▶ [Input records]:
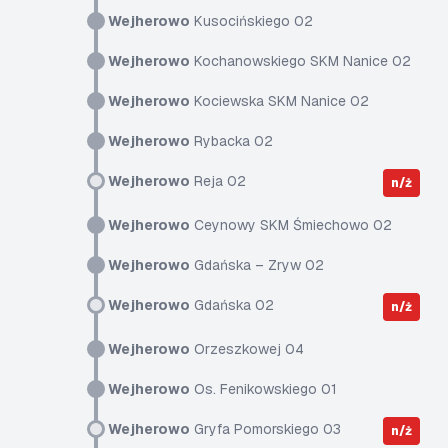
Wejherowo
Kusocińskiego 02
Wejherowo
Kochanowskiego SKM Nanice 02
Wejherowo
Kociewska SKM Nanice 02
Wejherowo
Rybacka 02
Wejherowo
Reja 02
n/ż
Wejherowo
Ceynowy SKM Śmiechowo 02
Wejherowo
Gdańska – Zryw 02
Wejherowo
Gdańska 02
n/ż
Wejherowo
Orzeszkowej 04
Wejherowo
Os. Fenikowskiego 01
Wejherowo
Gryfa Pomorskiego 03
n/ż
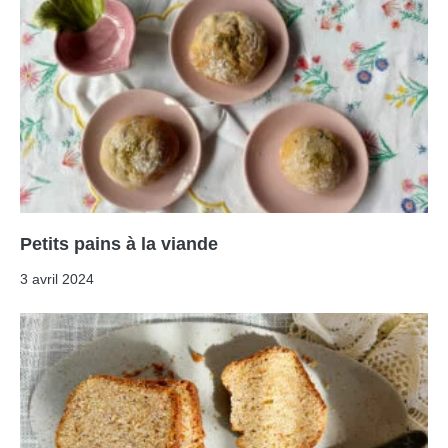
Petits pains à la viande
3 avril 2024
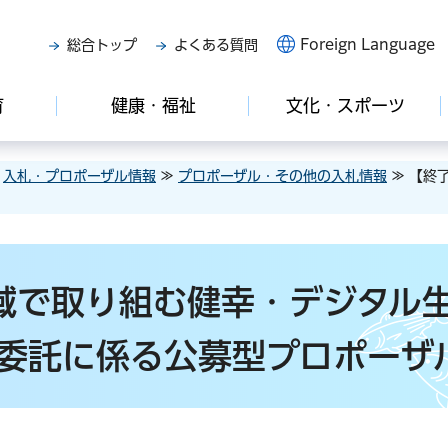
Foreign Language
総合トップ
よくある質問
育
健康・福祉
文化・スポーツ
≫
入札・プロポーザル情報
≫
プロポーザル・その他の入札情報
≫ 【終
域で取り組む健幸・デジタル
委託に係る公募型プロポーザ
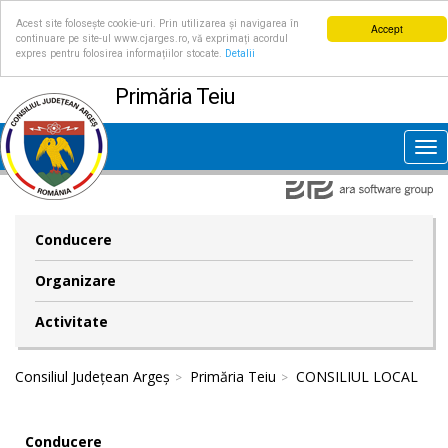
Acest site folosește cookie-uri. Prin utilizarea și navigarea în
Accept
continuare pe site-ul www.cjarges.ro, vă exprimați acordul
expres pentru folosirea informațiilor stocate.
Detalii
Primăria Teiu
Tog
nav
Conducere
Organizare
Activitate
Consiliul Județean Argeș
Primăria Teiu
CONSILIUL LOCAL
Conducere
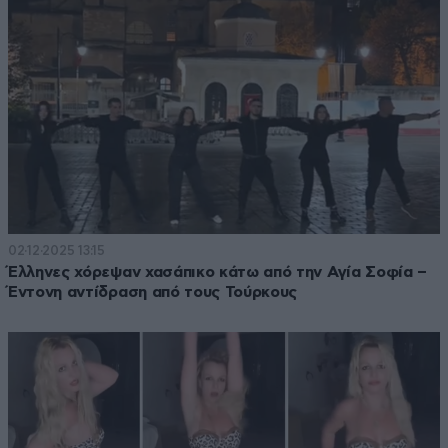
02·12·2025 13:15
Έλληνες χόρεψαν χασάπικο κάτω από την Αγία Σοφία –
Έντονη αντίδραση από τους Τούρκους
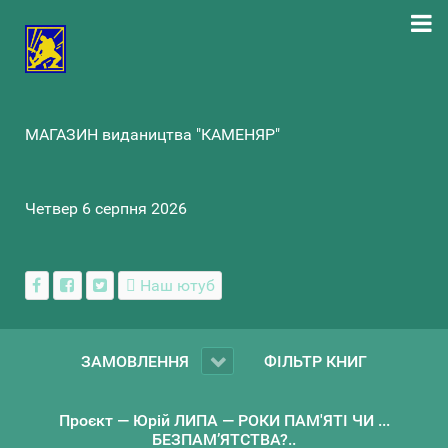
МАГАЗИН видаництва "КАМЕНЯР"
Четвер 6 серпня 2026
Наш ютуб
ЗАМОВЛЕННЯ
ФІЛЬТР КНИГ
Проєкт — Юрій ЛИПА — РОКИ ПАМ'ЯТІ ЧИ ...
БЕЗПАМ’ЯТСТВА?..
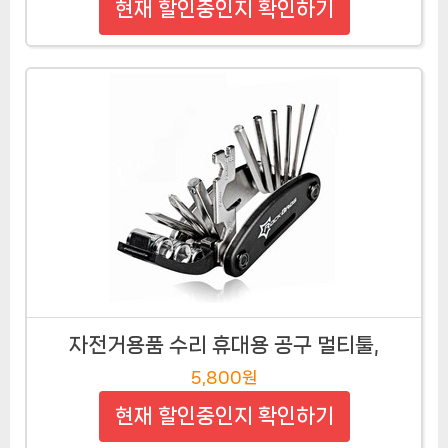
현재 할인중인지 확인하기
자전거용품 수리 휴대용 공구 멀티툴,
5,800원
현재 할인중인지 확인하기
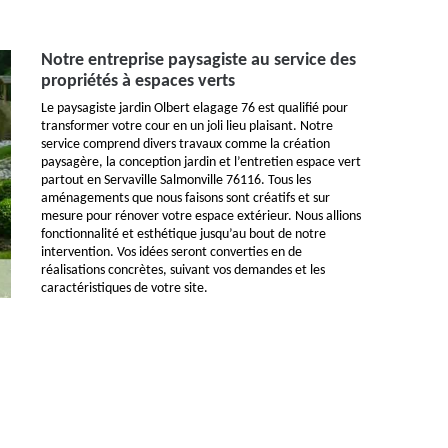
Notre entreprise paysagiste au service des
propriétés à espaces verts
Le paysagiste jardin Olbert elagage 76 est qualifié pour
transformer votre cour en un joli lieu plaisant. Notre
service comprend divers travaux comme la création
paysagère, la conception jardin et l’entretien espace vert
partout en Servaville Salmonville 76116. Tous les
aménagements que nous faisons sont créatifs et sur
mesure pour rénover votre espace extérieur. Nous allions
fonctionnalité et esthétique jusqu’au bout de notre
intervention. Vos idées seront converties en de
réalisations concrètes, suivant vos demandes et les
caractéristiques de votre site.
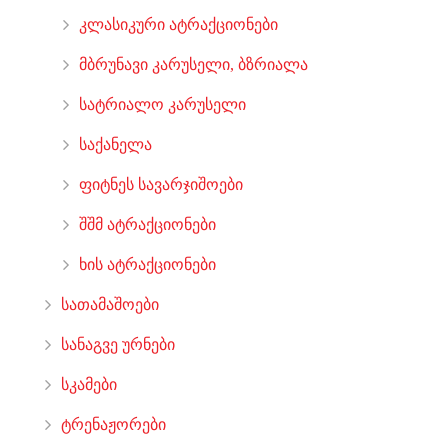
კლასიკური ატრაქციონები
მბრუნავი კარუსელი, ბზრიალა
სატრიალო კარუსელი
საქანელა
ფიტნეს სავარჯიშოები
შშმ ატრაქციონები
ხის ატრაქციონები
სათამაშოები
სანაგვე ურნები
სკამები
ტრენაჟორები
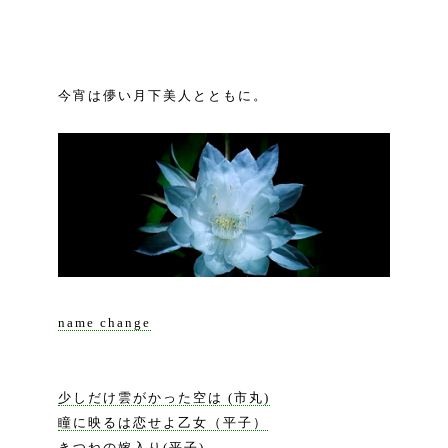
今宵は儚い月下美人とともに。
name change
少しだけ雲がかった空は (市丸)
瞳に映るは恋せよ乙女（平子）
きつねの嫁入り(平子)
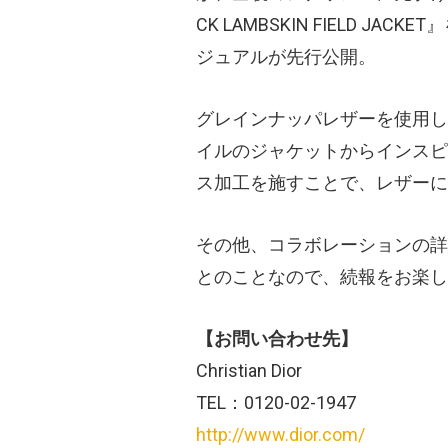
CK LAMBSKIN FIELD JA
ジュアルが先行公開。
グレインナッパレザーを使用し
イルのジャケットからインスピ
ス加工を施すことで、レザーに
その他、コラボレーションの詳
とのことなので、続報をお楽し
【お問い合わせ先】
Christian Dior
TEL：0120-02-1947
http://www.dior.com/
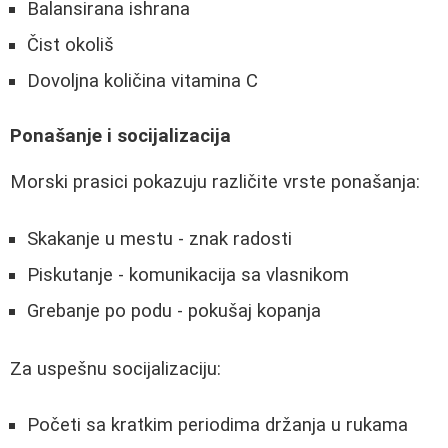
Balansirana ishrana
Čist okoliš
Dovoljna količina vitamina C
Ponašanje i socijalizacija
Morski prasici pokazuju različite vrste ponašanja:
Skakanje u mestu - znak radosti
Piskutanje - komunikacija sa vlasnikom
Grebanje po podu - pokušaj kopanja
Za uspešnu socijalizaciju:
Početi sa kratkim periodima držanja u rukama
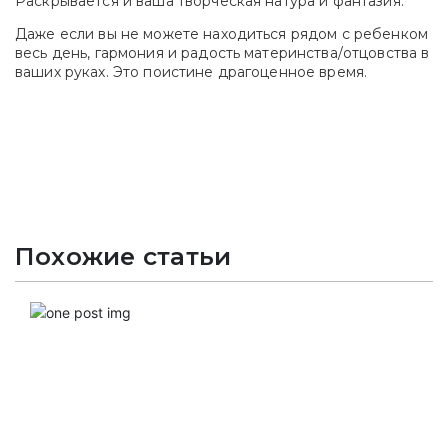
Раскрывается и ваша творческая натура и фантазия.
Даже если вы не можете находиться рядом с ребенком
весь день, гармония и радость материнства/отцовства в
ваших руках. Это поистине драгоценное время.
Похожие статьи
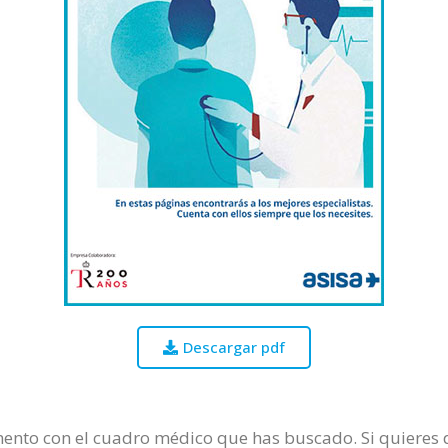
Descargar pdf
nto con el cuadro médico que has buscado. Si quieres de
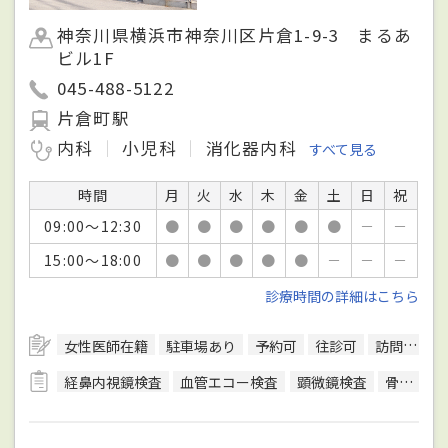
神奈川県横浜市神奈川区片倉1-9-3 まるあ
ビル1F
045-488-5122
片倉町駅
内科
小児科
消化器内科
すべて見る
時間
月
火
水
木
金
土
日
祝
09:00～12:30
●
●
●
●
●
●
－
－
15:00～18:00
●
●
●
●
●
－
－
－
診療時間の詳細はこちら
女性医師在籍
駐車場あり
予約可
往診可
訪問診療可
経鼻内視鏡検査
血管エコー検査
顕微鏡検査
骨密度検査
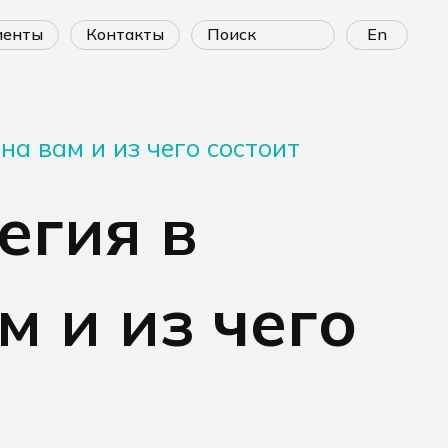
лиенты
контакты
En
а вам и из чего состоит
егия в
м и из чего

▶ [Task to carry out]: Without changing a word, retype every entry above, but drop its pictures.

▶ [Solution to the problem]:
Wejherowo
Kusocińskiego 02
Wejherowo
Kochanowskiego SKM Nanice 02
Wejherowo
Kociewska SKM Nanice 02
Wejherowo
Rybacka 02
Wejherowo
Reja 02
n/ż
Wejherowo
Ceynowy SKM Śmiechowo 02
Wejherowo
Gdańska – Zryw 02
Wejherowo
Gdańska 02
n/ż
Wejherowo
Orzeszkowej 04
Wejherowo
Os. Fenikowskiego 01
Wejherowo
Gryfa Pomorskiego 03
n/ż
Petits pains à la viande
3 avril 2024
Foreign Language
総合トップ
よくある質問
育
健康・福祉
文化・スポーツ
≫
入札・プロポーザル情報
≫
プロポーザル・その他の入札情報
≫ 【終
域で取り組む健幸・デジタル
委託に係る公募型プロポーザ
Acest site folosește cookie-uri. Prin utilizarea și navigarea în
Accept
continuare pe site-ul www.cjarges.ro, vă exprimați acordul
expres pentru folosirea informațiilor stocate.
Detalii
Primăria Teiu
Tog
nav
Conducere
Organizare
Activitate
Consiliul Județean Argeș
Primăria Teiu
CONSILIUL LOCAL
Conducere
02·12·2025 13:15
Έλληνες χόρεψαν χασάπικο κάτω από την Αγία Σοφία –
Έντονη αντίδραση από τους Τούρκους
МАГАЗИН видаництва "КАМЕНЯР"
Четвер 6 серпня 2026
Наш ютуб
ЗАМОВЛЕННЯ
ФІЛЬТР КНИГ
Проєкт — Юрій ЛИПА — РОКИ ПАМ'ЯТІ ЧИ ...
БЕЗПАМ’ЯТСТВА?..
현재 할인중인지 확인하기
자전거용품 수리 휴대용 공구 멀티툴,
5,800원
현재 할인중인지 확인하기
Notre entreprise paysagiste au service des
propriétés à espaces verts
Le paysagiste jardin Olbert elagage 76 est qualifié pour
transformer votre cour en un joli lieu plaisant. Notre
service comprend divers travaux comme la création
paysagère, la conception jardin et l’entretien espace vert
partout en Servaville Salmonville 76116. Tous les
aménagements que nous faisons sont créatifs et sur
mesure pour rénover votre espace extérieur. Nous allions
fonctionnalité et esthétique jusqu’au bout de notre
intervention. Vos idées seront converties en de
réalisations concrètes, suivant vos demandes et les
caractéristiques de votre site.
კლასიკური ატრაქციონები
მბრუნავი კარუსელი, ბზრიალა
სატრიალო კარუსელი
საქანელა
ფიტნეს სავარჯიშოები
შშმ ატრაქციონები
ხის ატრაქციონები
სათამაშოები
სანაგვე ურნები
სკამები
ტრენაჟორები
今宵は儚い月下美人とともに。
name change
少しだけ雲がかった空は (市丸)
瞳に映るは恋せよ乙女（平子）
きつねの嫁入り(平子)
CK LAMBSKIN FIELD JA
ジュアルが先行公開。
グレインナッパレザーを使用し
イルのジャケットからインスピ
ス加工を施すことで、レザーに
その他、コラボレーションの詳
とのことなので、続報をお楽し
【お問い合わせ先】
Christian Dior
TEL：0120-02-1947
http://www.dior.com/
Balansirana ishrana
Čist okoliš
Dovoljna količina vitamina C
Ponašanje i socijalizacija
Morski prasici pokazuju različite vrste ponašanja:
Skakanje u mestu - znak radosti
Piskutanje - komunikacija sa vlasnikom
Grebanje po podu - pokušaj kopanja
Za uspešnu socijalizaciju:
Početi sa kratkim periodima držanja u rukama
Раскрывается и ваша творческая натура и фантазия.
Даже если вы не можете находиться рядом с ребенком
весь день, гармония и радость материнства/отцовства в
ваших руках. Это поистине драгоценное время.
Похожие статьи
Descargar pdf
nto con el cuadro médico que has buscado. Si quieres de
神奈川県横浜市神奈川区片倉1-9-3 まるあ
ビル1F
045-488-5122
片倉町駅
内科
小児科
消化器内科
すべて見る
時間
月
火
水
木
金
土
日
祝
09:00～12:30
●
●
●
●
●
●
－
－
15:00～18:00
●
●
●
●
●
－
－
－
診療時間の詳細はこちら
女性医師在籍
駐車場あり
予約可
往診可
訪問診療可
経鼻内視鏡検査
血管エコー検査
顕微鏡検査
骨密度検査
лиенты
контакты
En
а вам и из чего состоит
егия в
м и из чего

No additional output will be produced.